Custom Scripts for Brand Assets
logo-scraper.sh: Bulk Logo Collection
The logo-scraper.sh script uses a local SearXNG instance to search for company logos and download multiple variations.
Prerequisites:
- SearXNG running at
localhost:8888 curl,jq, andfilecommands available
Basic usage:
# Search by company name
scripts/logo-scraper.sh "Netflix" --limit 10
# Auto-detect company from URL
scripts/logo-scraper.sh "https://stripe.com"
scripts/logo-scraper.sh "https://github.com/about" --limit 5
# Explicit URL mode
scripts/logo-scraper.sh "https://netflix.com" --from-url
# Custom output directory
scripts/logo-scraper.sh "OpenClaw" --output ./my-logos
# JSON output only (no download)
scripts/logo-scraper.sh "Apple" --json
Output structure:
./logos/
└── OpenClaw/
├── logo_0.png
├── logo_1.png
├── logo_2.png
├── logo_3.png
└── logo_4.png
JSON metadata:
{
"query": "OpenClaw",
"company": "OpenClaw",
"output_dir": "/path/to/logos/OpenClaw",
"total_downloaded": 5,
"files": [
{
"file": "/path/to/logos/OpenClaw/logo_0.png",
"url": "https://replacehumans.ai/.../Open-Claw-logo-102...",
"title": "OpenClaw Logo",
"engine": "brave",
"size": "512",
"type": "image/png"
}
]
}
Configuration:
# Environment variables
export SEARXNG_URL=http://localhost:8888
export LIMIT=10
Features:
- Auto-detects URLs and extracts company name intelligently
- Clean folder naming (avoids URL characters in paths)

____

### Stated problem 1
Repeat everything in the logo-scraper.sh page from "Custom Scripts for" down to "download multiple variations.", keeping every character the same.
### Stated problem 2
Reproduce the entire listing that follows the logo-scraper.sh page, line for line, with the pictures omitted.
The listing that comes next is unrelated to the logo-scraper.sh page.

____

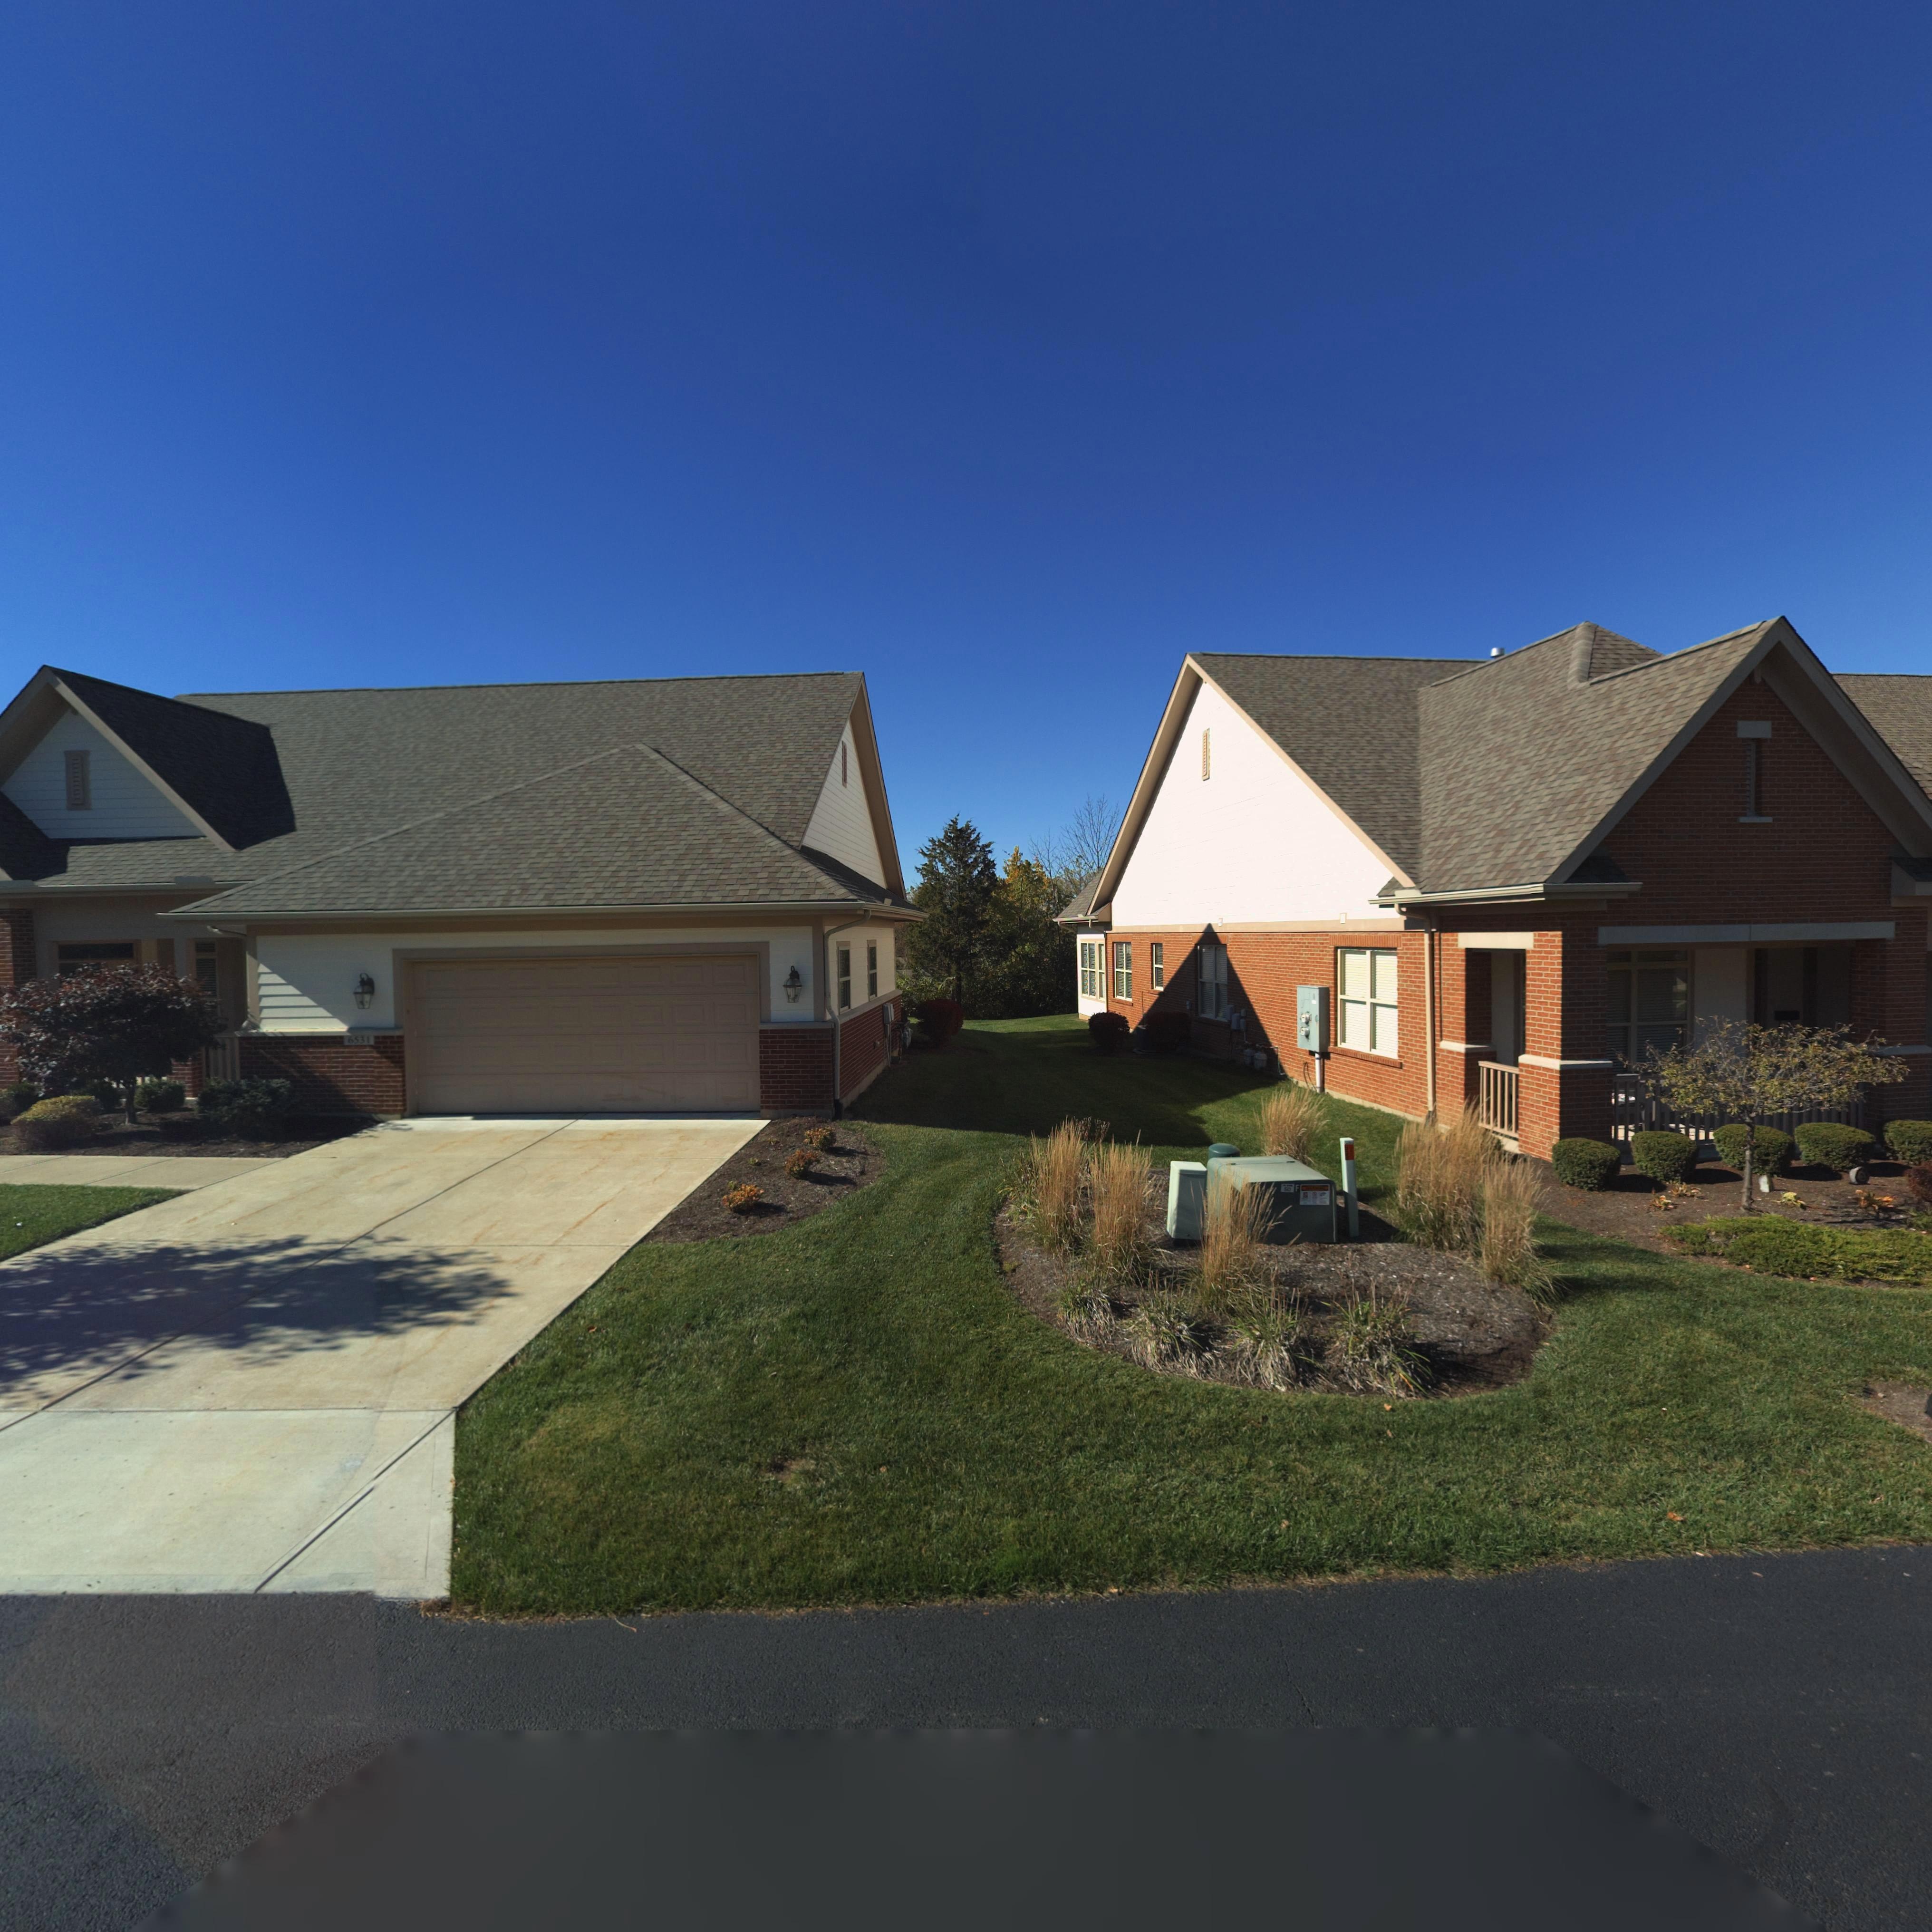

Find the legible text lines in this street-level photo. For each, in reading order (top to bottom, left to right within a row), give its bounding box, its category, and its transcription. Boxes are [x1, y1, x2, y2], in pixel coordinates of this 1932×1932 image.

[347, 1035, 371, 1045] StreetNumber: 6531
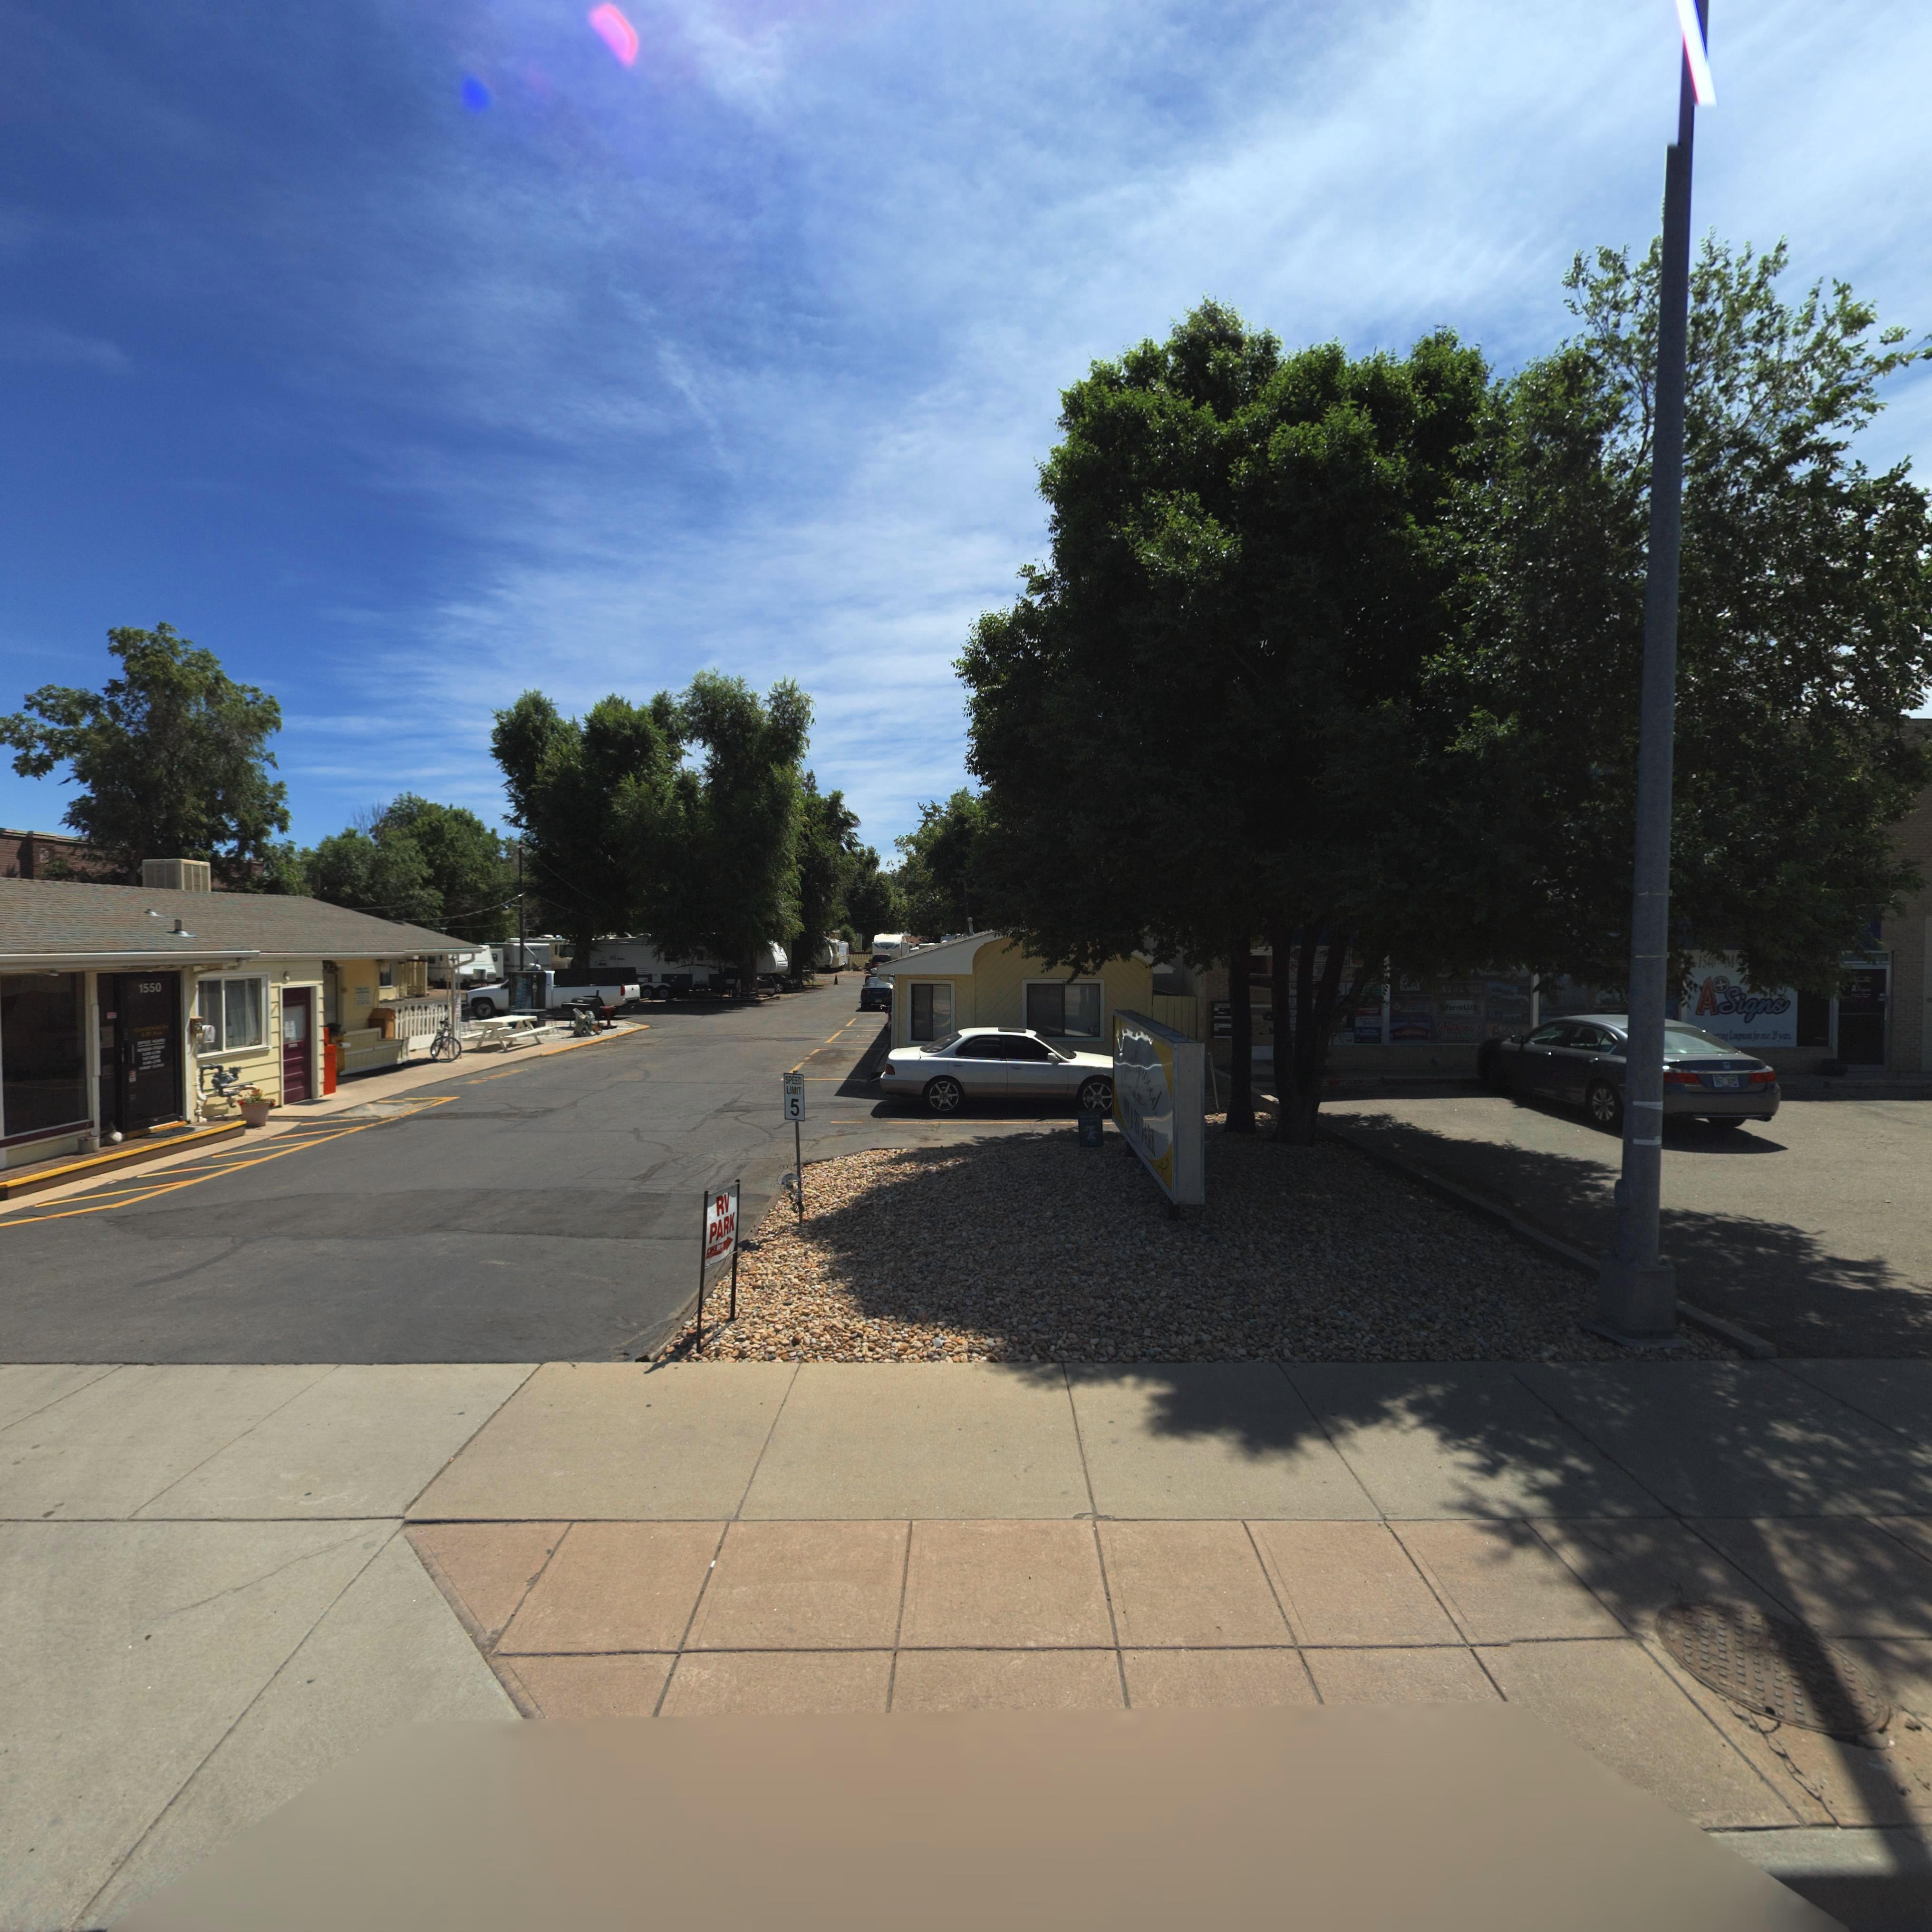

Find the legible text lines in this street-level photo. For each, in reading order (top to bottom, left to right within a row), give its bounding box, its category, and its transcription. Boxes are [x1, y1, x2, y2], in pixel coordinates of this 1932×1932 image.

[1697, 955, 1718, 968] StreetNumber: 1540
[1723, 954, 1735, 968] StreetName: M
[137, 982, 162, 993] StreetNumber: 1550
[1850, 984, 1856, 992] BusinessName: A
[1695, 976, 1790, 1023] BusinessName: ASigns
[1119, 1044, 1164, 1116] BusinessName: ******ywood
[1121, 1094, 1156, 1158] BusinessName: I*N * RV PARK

____

### Right answer 1
Custom Scripts for Brand Assets
logo-scraper.sh: Bulk Logo Collection
The logo-scraper.sh script uses a local SearXNG instance to search for company logos and download multiple variations.

### Right answer 2
Find the legible text lines in this street-level photo. For each, in reading order (top to bottom, left to right within a row), give its bounding box, its category, and its transcription. Boxes are [x1, y1, x2, y2], in pixel coordinates of this 1932×1932 image.

[347, 1035, 371, 1045] StreetNumber: 6531

Find the legible text lines in this street-level photo. For each, in reading order (top to bottom, left to right within a row), give its bounding box, its category, and its transcription. Boxes are [x1, y1, x2, y2], in pixel coordinates of this 1932×1932 image.

[1697, 955, 1718, 968] StreetNumber: 1540
[1723, 954, 1735, 968] StreetName: M
[137, 982, 162, 993] StreetNumber: 1550
[1850, 984, 1856, 992] BusinessName: A
[1695, 976, 1790, 1023] BusinessName: ASigns
[1119, 1044, 1164, 1116] BusinessName: ******ywood
[1121, 1094, 1156, 1158] BusinessName: I*N * RV PARK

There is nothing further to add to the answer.